# ParkSense: Availability Prediction Model

**Objective**: Predict the probability of parking availability for groups of bays at 15 and 30-minute intervals.

## 1. Grouping & Data Preparation
We verified that kerbside IDs are sequential. We will group by blocks of 20 IDs.

In [3]:
import pandas as pd
import numpy as np
from sklearn.model_selection import train_test_split
from xgboost import XGBRegressor
from sklearn.metrics import mean_absolute_error

# 1. Load data
df = pd.read_csv('data/supabase_snapshots.csv')
df['status_timestamp'] = pd.to_datetime(df['status_timestamp'])

# 2. Create Groups (Hypothesis: Sequential IDs = Spatial Proximity)
df['group_id'] = (df['kerbsideid'] // 20) * 20

# 3. Convert status to binary (1 = Occupied, 0 = Available)
df['is_occupied'] = df['status'].apply(lambda x: 1 if x == 'Present' else 0)

# 4. Resample into 15-minute intervals per group
# This calculates the occupancy ratio (0.0 to 1.0) for the group
group_ts = df.groupby(['group_id', pd.Grouper(key='status_timestamp', freq='15min')])['is_occupied'].mean().reset_index()
group_ts.columns = ['group_id', 'timestamp', 'occupancy_ratio']

print(f"Aggregation complete. {len(group_ts)} time-series samples created.")
group_ts.head()

Aggregation complete. 288341 time-series samples created.


Unnamed: 0,group_id,timestamp,occupancy_ratio
0,5680,2023-10-25 22:15:00+00:00,0.0
1,5700,2023-10-26 01:00:00+00:00,0.0
2,5720,2023-04-22 06:30:00+00:00,1.0
3,5720,2023-10-24 22:45:00+00:00,0.0
4,5720,2023-10-31 06:00:00+00:00,1.0


## 2. Feature Engineering
We need to create the 'Future' columns we want to predict.

In [4]:
# Create target variables (shifted by 1 and 2 rows since freq is 15m)
group_ts = group_ts.sort_values(['group_id', 'timestamp'])
group_ts['target_15m'] = group_ts.groupby('group_id')['occupancy_ratio'].shift(-1)
group_ts['target_30m'] = group_ts.groupby('group_id')['occupancy_ratio'].shift(-2)

# Standard Time Features
group_ts['hour'] = group_ts['timestamp'].dt.hour
group_ts['day_of_week'] = group_ts['timestamp'].dt.dayofweek

# Lag Features (What happened 15 mins ago?)
group_ts['lag_15m'] = group_ts.groupby('group_id')['occupancy_ratio'].shift(1)

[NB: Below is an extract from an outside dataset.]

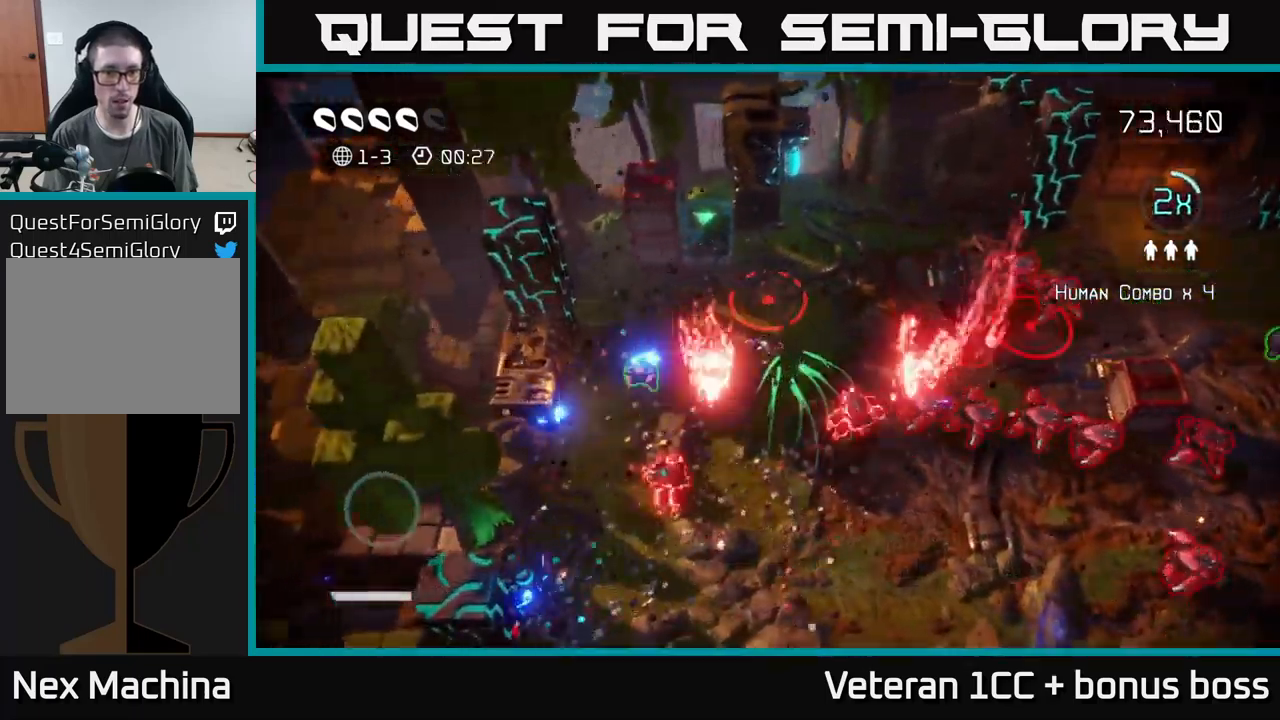
{"buttons": [], "left_stick": "down-right", "right_stick": "up", "events": [[450, "left_stick", "down"], [467, "right_stick", "up"], [500, "left_stick", "down-right"]]}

# Drop rows with NaN (edges of the shifts)
model_data = group_ts.dropna()

print(f"Feature engineering complete. Prepared {len(model_data)} rows for training.")

Feature engineering complete. Prepared 287065 rows for training.


## 3. Training the 15-Minute Predictor
We will predict the probability (ratio) of a group being occupied.

In [5]:
X = model_data[['group_id', 'occupancy_ratio', 'hour', 'day_of_week', 'lag_15m']]
y = model_data['target_15m']

# Chronological Split (don't use random shuffle for time series!)
split_idx = int(len(X) * 0.8)
X_train, X_test = X.iloc[:split_idx], X.iloc[split_idx:]
y_train, y_test = y.iloc[:split_idx], y.iloc[split_idx:]

model_15m = XGBRegressor(n_estimators=100, learning_rate=0.1, max_depth=5)
model_15m.fit(X_train, y_train)

preds = model_15m.predict(X_test)
mae = mean_absolute_error(y_test, preds)

print(f"15-Minute Prediction MAE: {mae:.4f}")
print("Interpretion: On average, the model is within " + str(round(mae*100, 2)) + "% of the actual occupancy probability.")

15-Minute Prediction MAE: 0.2457
Interpretion: On average, the model is within 24.57% of the actual occupancy probability.


## 4. Answering your Question
*"At 5pm all these spots are occupied (Ratio=1.0), what is the prob of being un-occupied in the next 15 mins?"*

In [6]:
# Simulating your scenario
# Group 18000, 5 PM (Hour 17), Ratio 1.0 (Full)
scenario = pd.DataFrame([{
    'group_id': 18000,
    'occupancy_ratio': 1.0,
    'hour': 17,
    'day_of_week': 3, # Thursday
    'lag_15m': 0.95
}])

prob_occupied = model_15m.predict(scenario[X.columns])[0]
prob_available = 1.0 - prob_occupied

print(f"SCENARIO: Group is currently 100% full at 5:00 PM")
print(f"RESULT: Probability of finding an available spot at 5:15 PM: {prob_available*100:.2f}%")

SCENARIO: Group is currently 100% full at 5:00 PM
RESULT: Probability of finding an available spot at 5:15 PM: 65.17%